Business transactions must always be analyzed to understand first, the income tax consequences of the transaction and second, the reporting of the transaction. This brief article attempts to address a not so uncommon disposition of a residential rental property. The outcome, however, as presented in the fact pattern, results in what may be for some a counter-intuitive result.
Note: It is assumed without discussion that the rental activity in this example rises to the level of a trade or business. The article is not intended to suggest that all such rentals will be trades or businesses. That is a discussion for another day.
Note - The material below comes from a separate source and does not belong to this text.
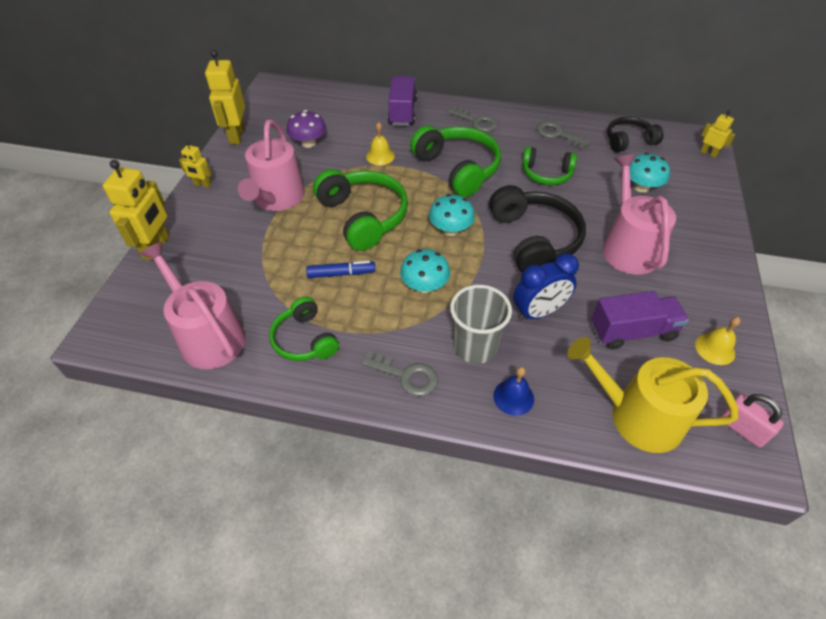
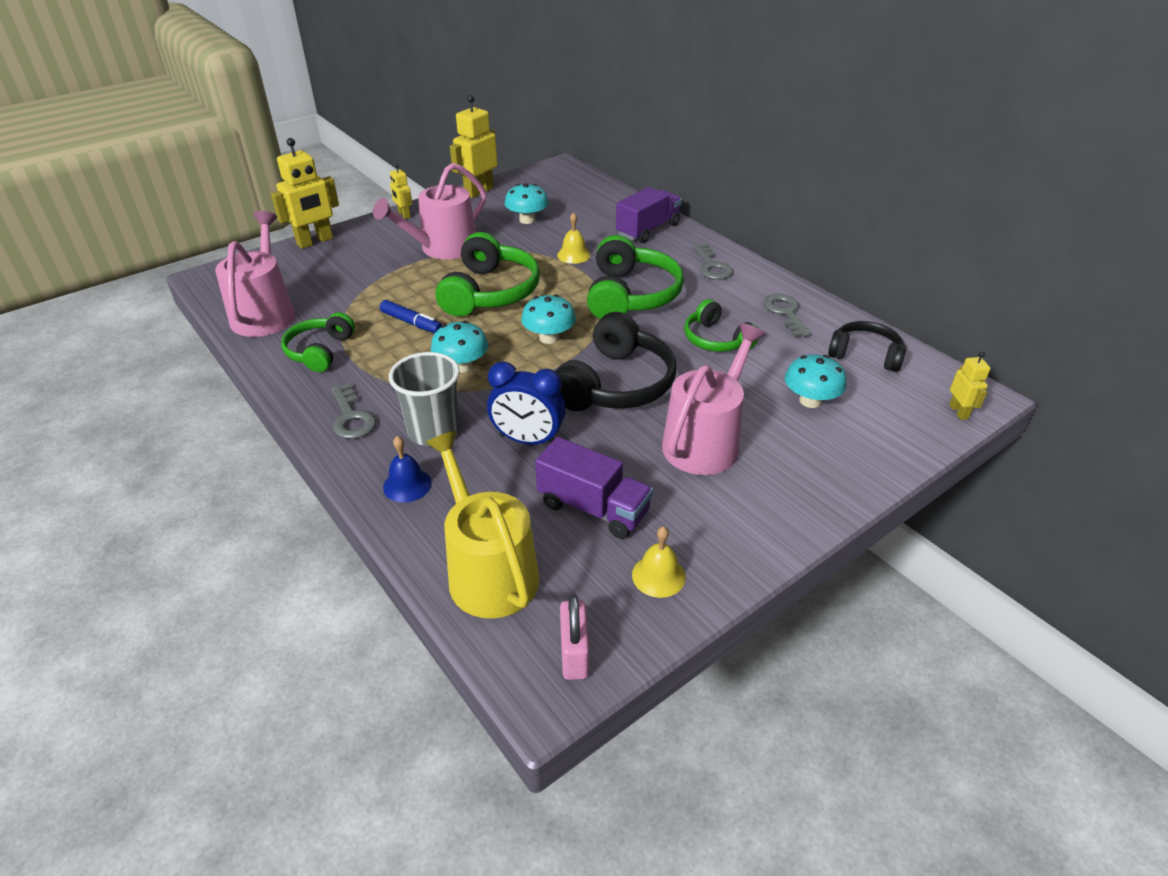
camera: 40 degrees right, 10 degrees down
purple mushroom [286,110,326,148] -> turquoise mushroom [505,183,549,224]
George and Margaret purchased a residential property for $200,000 with the intent to rent the home to tenants. The purchase closed on July 1, 2010, and the property was immediately placed into service with the renters who occupied the property.
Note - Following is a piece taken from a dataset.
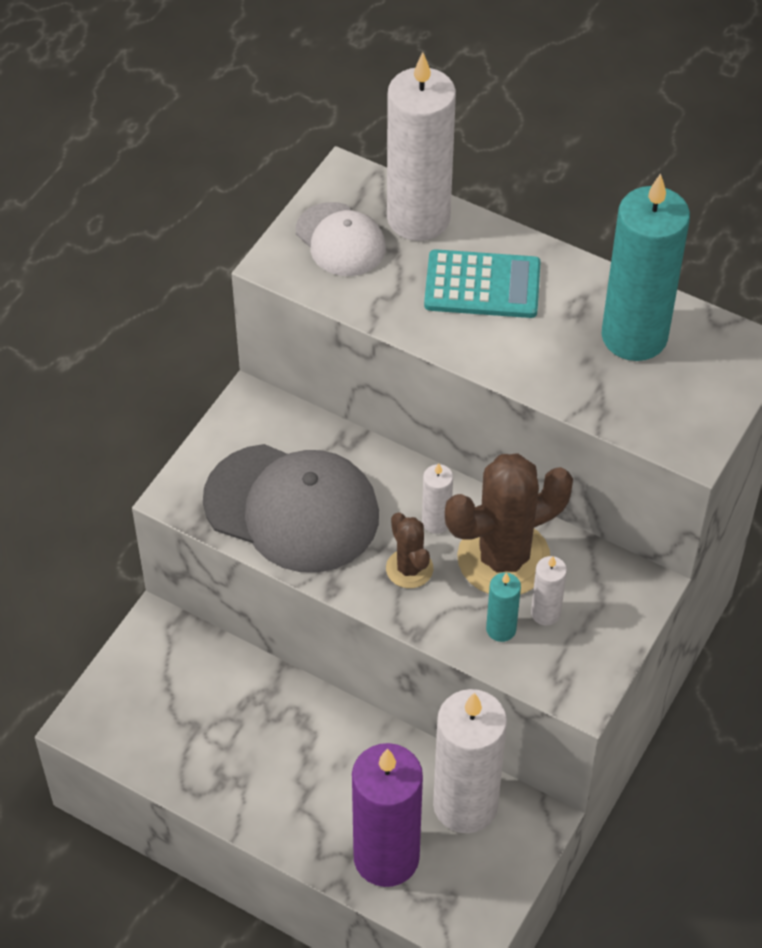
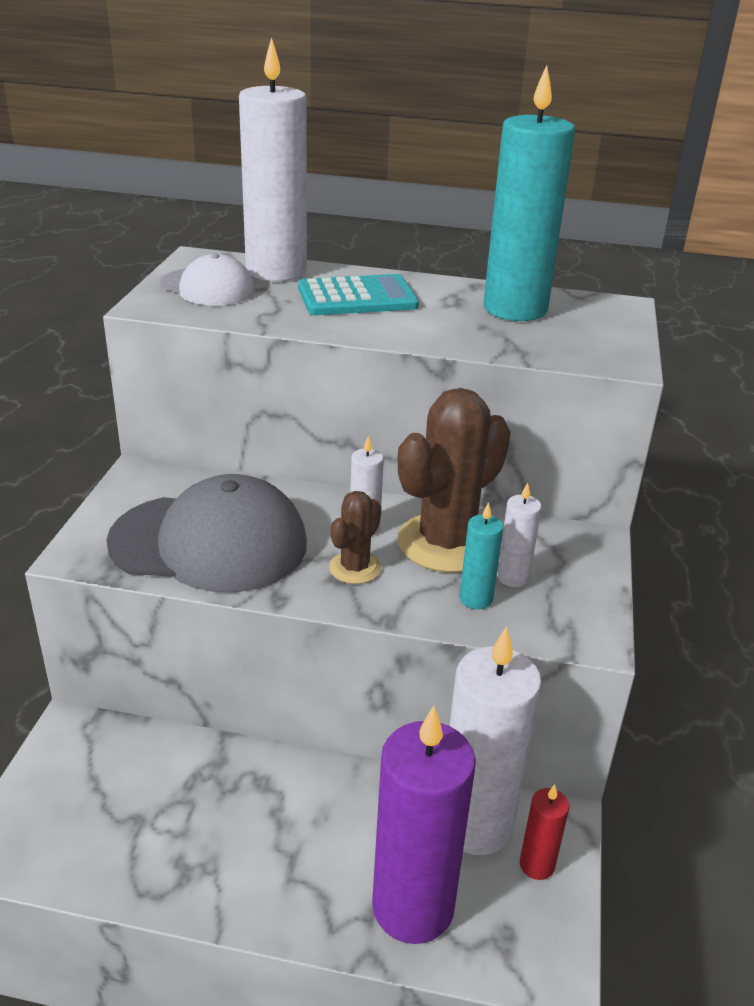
camera: 20 degrees left, 20 degrees down
brown cactus [386,512,433,588] -> brown cactus turned 75 degrees clockwise [329,491,381,584]
none -> red candle [520,785,569,880]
Allocations to basis were made: $30,000 to the lot (not depreciable) and $5,000 to personal property: washer, dryer, stove, etc. The remaining balance was assigned to the residential building at $165,000. The personal property was depreciated over a five-year recovery period with a resulting basis of zero in 2016. Straight-line depreciation was taken on the house, using a mid-month convention which resulted in $500 per-month depreciation. [($165,000 / 27.5 years) / 12 months/year]
In 2016, the refrigerator, washer, and dryer were replaced at a cost of $800 each. Fifty percent bonus depreciation was used and the remaining cost was depreciated over a five-year recovery period, half-year convention, 200 percent declining balance.
In 2020, George and Margaret sold the rental property for $375,000 on June 30, 2020. During the ten-year period of ownership, the land value had appreciated significantly, as compared to the rental house value. The area of town in which the property was located was attracting many new residents wishing to build, and the house may have been viewed as a “knock-down.” Based on the appraiser’s report, which approximated FMV, the lot value was estimated to be $300,000, the house was valued at $74,500 and the appliances were worth $500. The remaining adjusted basis in the house was $105,000. [$165,000 – ($500 / month x 120 months)] At the time of the sale, the remaining adjusted basis of the refrigerator, washer and dryer was $45.20 for each. [$400 * 0.8842] As a result, George and Margaret faced a loss on disposition of the house, but a gain from the overall transaction.
The Tax Issues to Consider
The story above describes a not too uncommon disposition of a business property with several different pieces of property that may result in gains or losses. However, these facts may make the reporting of this disposition somewhat interesting. The lot is IRC § 1231 business property, the house is IRC § 1250 property, and the appliances are IRC § 1245 property. The sale of the house results in a loss. However, the disposition of the combined assets results in a gain. Below is a completed IRS Form 4797, Sales of Business Property, for this sale.
The disposition of the house is reported on Part 1 of Form 4797, and a net § 1231 gain results. If the house had been sold for a gain, the disposition would have been reported on page 2, Part III, lines 19 and 26.
The allocation of $500 to the appliances generates a gain of $364.41, which is the depreciation recapture on the IRC § 1245 assets as shown in Part III Lines 19-25.
As a practical matter, the appliances might be listed as a group of assets, which ultimately report the same total result of IRC § 1245 recapture of $364.41.
An alternative, which is alluded to in the story, is that the house is indeed to be a “knock-down” and thus, the purchase price reflects the lot price. If this is the case, then, the house has no value to the purchaser, nor do the appliances. It might be possible to report the sale as a “sale of the lot only,” knowing that the improvements and any personal property was going to be either bulldozed or taken to the white goods recycle center by the purchaser. If this were the case, then the seller, might report $135.60 as a loss on Part II of Form 4797 as the recovery of remaining basis of the appliances.
This is not an unusual situation regarding a disposition of rental property and provides encouragement for the income tax professional to fully understand the fact pattern and “peel the onion,” so to speak. All the pieces of the transaction need to be considered independently to separate all the pertinent details so that correct and accurate reporting of the disposition is accomplished.